Wednesday, April 29, 2009

T Minus 7 to the Hike

I am a week away from getting back on the Appalachian Trail and have been preparing. While I am getting out in the woods on a regular basis, my hikes are usually not over the ten mile mark, about half the distance I am looking to cover each day. On the Appalachian Trail hike to date I had averaged just over 26 miles per day, but I am not going to push it immediately.

As usual, I have been cross training on my bike. This past weekend was also the third annual bike ride to Montauk Point. It is a little ride my friend Art and I put together several years ago. The weather was absolutely perfect, in stark contrast to the ride last year, where a good portion of the riding was in a cold rain. We collected our group of friends from various points on Long Island as we rode past. We had one guy wipe out, another stop riding in Montauk town and a few sore muscles, but it was all good fun. It is a rarity that I get to do any group riding, so for me it was something different, logging 90 miles among friends.

I will have to be focused for the last week as I have a number of things to finish before heading into the mountains for the last 660 miles of the Appalachian Trail. I also have to be back in Los Angeles by June 19th, so I really can't take it too easy in the mountains. At this point I am just looking forward to the solace of the wilderness and what could be a last hurrah for Kevin Knieling, Adventure Traveler.

Wednesday, April 8, 2009

Red River

I just wanted to let all my friends along the Red River know that I have been thinking about them and hope they stay high and dry. For those of you not familiar with what is happening, there are a couple of news stories on the flood here and here.

For a little perspective, to the right is a photo I had taken when passing though Grand Forks, ND back on September 16, 2008 on a bright sunny day. The photo below is from March 26, 2009 when the Red River reached a flood stage of 46.6 feet, not even the higest point of the flood which was at 49.5 feet. The picture is in the same area. The red arrow in the second photo points to the same flood marker in the original photo above. And the bridge in both photos is the same. Yeah, the one that's nearly under water.

When Kobie and I paddled south on the Red River it was against a current of about three miles per hour. The river is now flowing nearly four times that! While that portion of the kayak trip would have been exactly zero fun, or actually would never have happened at all as I couldn't possibly paddle that fast; I am sure there is plenty of water in the Bois de Sioux River where Kobie and I were forced on to land and had to walk with our kayaks for 30 miles having run out of water.
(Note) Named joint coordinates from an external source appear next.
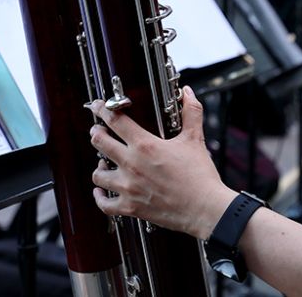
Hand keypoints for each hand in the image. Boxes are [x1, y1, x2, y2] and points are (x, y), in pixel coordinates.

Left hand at [89, 86, 237, 239]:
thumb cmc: (200, 176)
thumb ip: (191, 112)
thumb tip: (188, 93)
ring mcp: (128, 187)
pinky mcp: (130, 207)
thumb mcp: (194, 139)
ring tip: (102, 162)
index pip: (116, 121)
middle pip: (100, 143)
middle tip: (97, 130)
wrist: (205, 208)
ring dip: (98, 166)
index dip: (104, 110)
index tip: (100, 106)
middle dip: (96, 133)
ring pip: (98, 175)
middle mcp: (132, 165)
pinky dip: (99, 197)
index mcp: (145, 145)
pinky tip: (100, 191)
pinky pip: (104, 204)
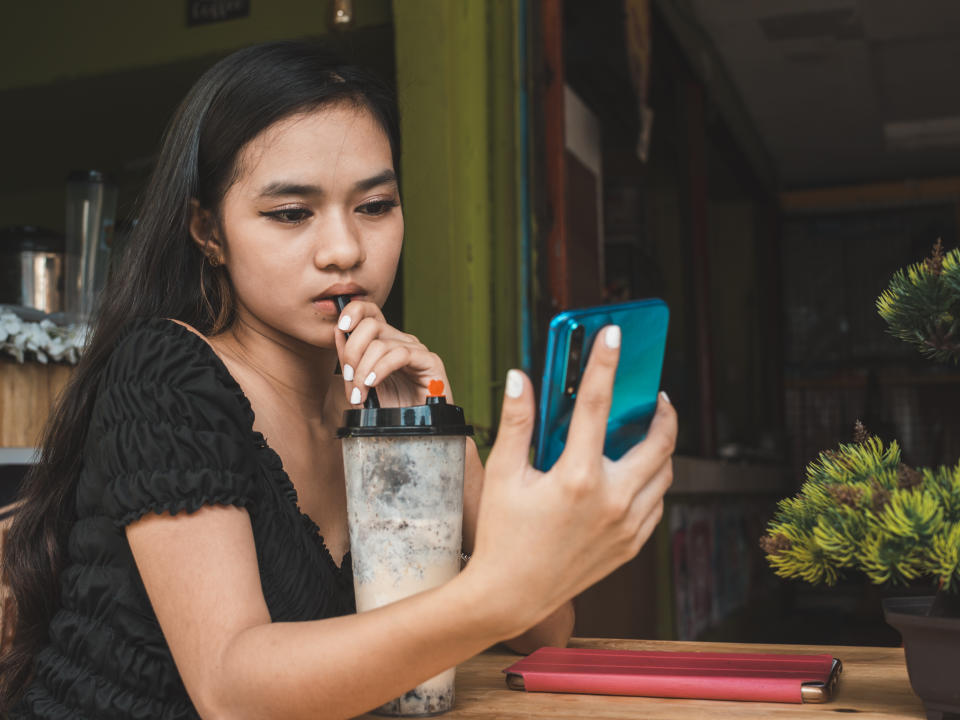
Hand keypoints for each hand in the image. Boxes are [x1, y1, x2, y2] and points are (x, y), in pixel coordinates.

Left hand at [334, 300, 450, 407]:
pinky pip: (400, 355)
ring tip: (361, 393)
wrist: (413, 432)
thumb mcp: (361, 384)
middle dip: (352, 352)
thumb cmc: (390, 409)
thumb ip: (350, 360)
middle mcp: (401, 340)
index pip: (370, 312)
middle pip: (370, 325)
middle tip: (349, 378)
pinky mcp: (430, 361)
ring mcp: (416, 350)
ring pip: (381, 344)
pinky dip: (381, 369)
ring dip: (363, 370)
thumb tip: (338, 332)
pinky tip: (373, 384)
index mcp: (385, 341)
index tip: (342, 327)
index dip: (354, 311)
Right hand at [464, 325, 677, 637]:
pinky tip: (635, 474)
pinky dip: (653, 482)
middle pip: (657, 442)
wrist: (511, 596)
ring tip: (646, 432)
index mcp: (577, 477)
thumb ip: (517, 423)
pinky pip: (656, 503)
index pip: (595, 404)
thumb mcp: (502, 475)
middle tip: (654, 396)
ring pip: (664, 473)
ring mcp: (626, 525)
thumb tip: (522, 378)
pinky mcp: (631, 545)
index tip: (614, 334)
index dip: (604, 362)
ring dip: (660, 447)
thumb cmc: (502, 534)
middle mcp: (611, 500)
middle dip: (663, 413)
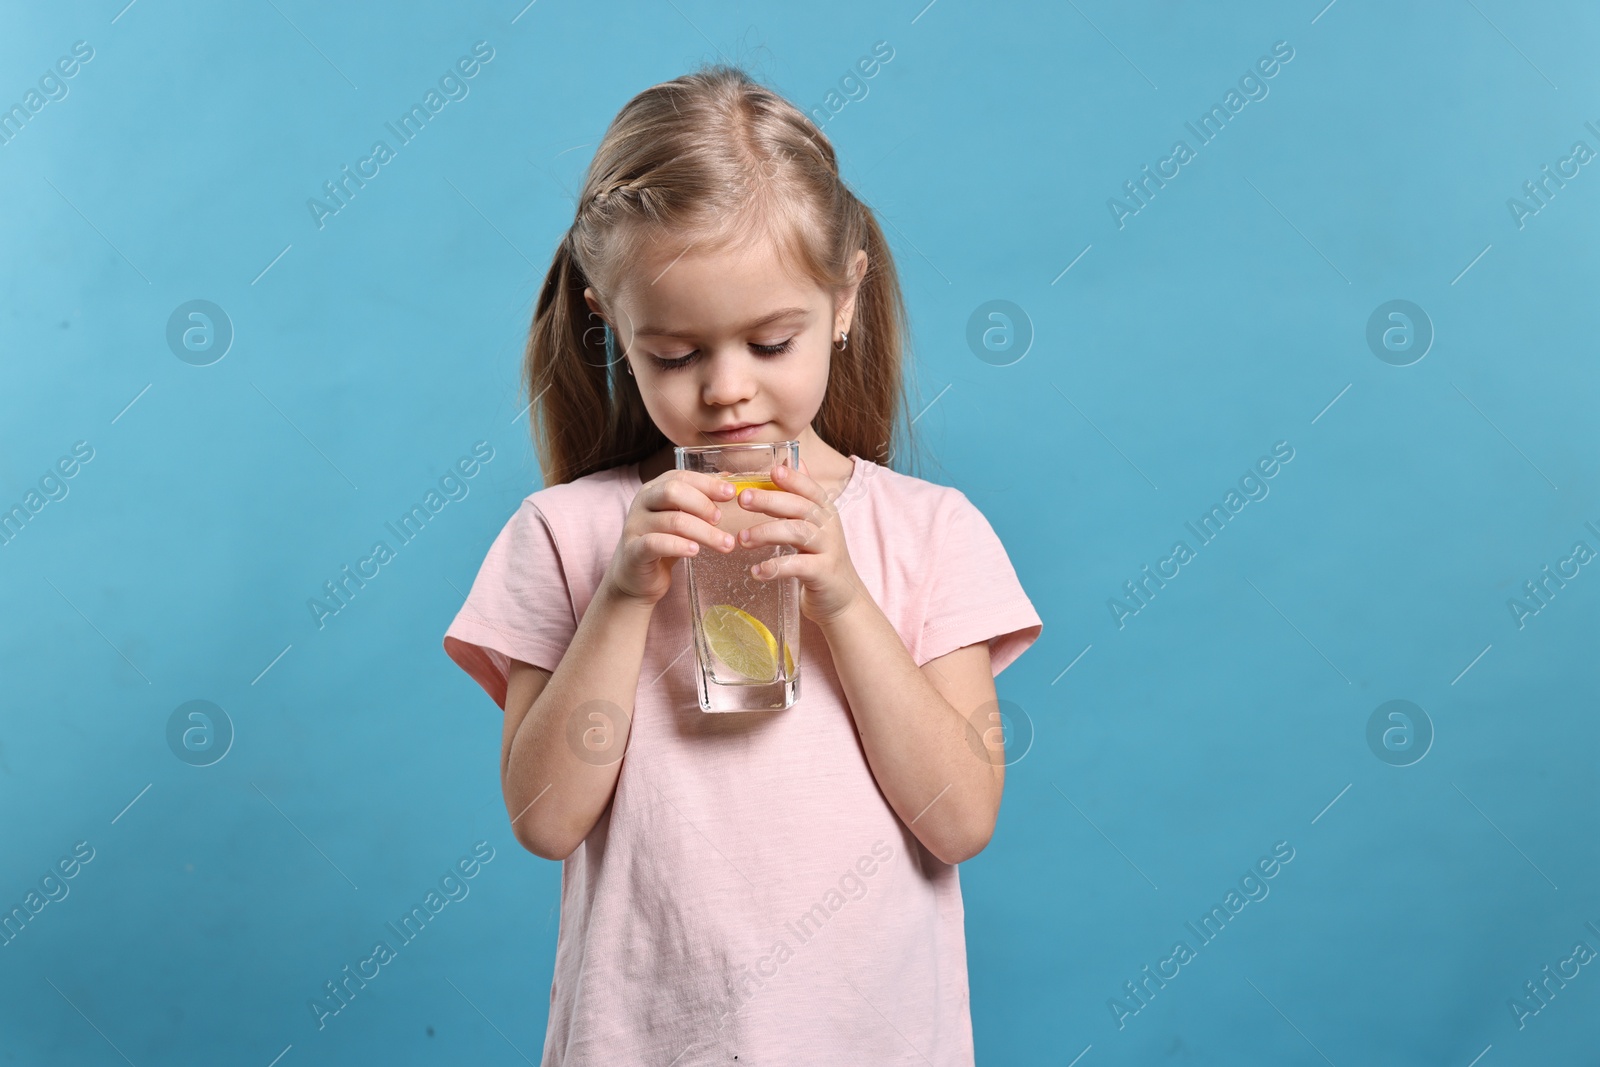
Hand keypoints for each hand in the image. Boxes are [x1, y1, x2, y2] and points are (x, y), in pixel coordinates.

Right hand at [603, 469, 737, 606]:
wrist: (635, 578)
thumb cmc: (663, 544)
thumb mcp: (681, 518)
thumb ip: (699, 500)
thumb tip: (728, 480)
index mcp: (654, 489)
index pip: (681, 477)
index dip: (707, 483)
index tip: (731, 494)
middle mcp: (642, 503)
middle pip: (673, 492)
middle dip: (703, 504)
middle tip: (720, 520)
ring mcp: (635, 526)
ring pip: (672, 521)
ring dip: (704, 532)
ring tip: (725, 544)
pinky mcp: (633, 551)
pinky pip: (656, 543)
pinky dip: (679, 546)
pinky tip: (695, 551)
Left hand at [734, 457, 862, 624]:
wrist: (842, 599)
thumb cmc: (820, 558)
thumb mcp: (813, 524)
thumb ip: (801, 496)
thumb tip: (788, 462)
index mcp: (824, 511)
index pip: (810, 488)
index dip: (793, 478)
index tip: (772, 470)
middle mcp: (828, 527)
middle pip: (800, 507)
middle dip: (770, 500)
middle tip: (742, 499)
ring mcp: (828, 549)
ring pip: (797, 532)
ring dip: (766, 533)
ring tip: (742, 539)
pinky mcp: (823, 573)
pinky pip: (798, 566)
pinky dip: (775, 567)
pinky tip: (757, 571)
I will be back-posting from the Europe and Morocco trip in the next few days. I am off to New Orleans tomorrow so I should have some time to write on the plane.
Again, I am thinking about you my friends.

Wednesday, April 1, 2009

Au Revoir

I had nothing to do in the morning but go to the airport in Paris and catch my flight to New York. There was just one little wrinkle to that plan: my watch was set to the wrong time. When I flew from France to Morocco I had to set my watch back one hour. So when I returned to France from Morocco I set my watch ahead that same hour. The one thing I hadn’t considered was that Europe observes daylight savings time whereas Morocco does not. I should have set my watch two hours ahead in this instance as France sprung ahead an additional hour in my absence.

Despite being and hour behind schedule I thought I might make the flight, but the train to the airport was delayed. We made up some time, so I again thought perhaps I would make the flight, but it would be close. It was going to be a dash and really, in the grand scheme of things, it certainly wasn’t going to be the last plane from Paris to New York ever. Surely there would be one later in the day. It may have cost some money, but I had no doubt that by the end of the day, one way or another, I would be in New York.

The train arrived at the airport in Paris and I dashed through the terminal like OJ Simpson jumping over suitcases in the 1970’s Hertz commercial. The only difference was that I didn't have some woman yelling "Go Kevin, go!".

When I arrived at the counter the check-in was closed. With a little sweet talking and a lot of panting, I convinced the woman at the counter to check me in for the flight regardless. I hurried through security (if that is even possible), was the last person on the plane and nearly had the plane door hit me in the rear as they were closing it. My little vacation had come to a hurried end.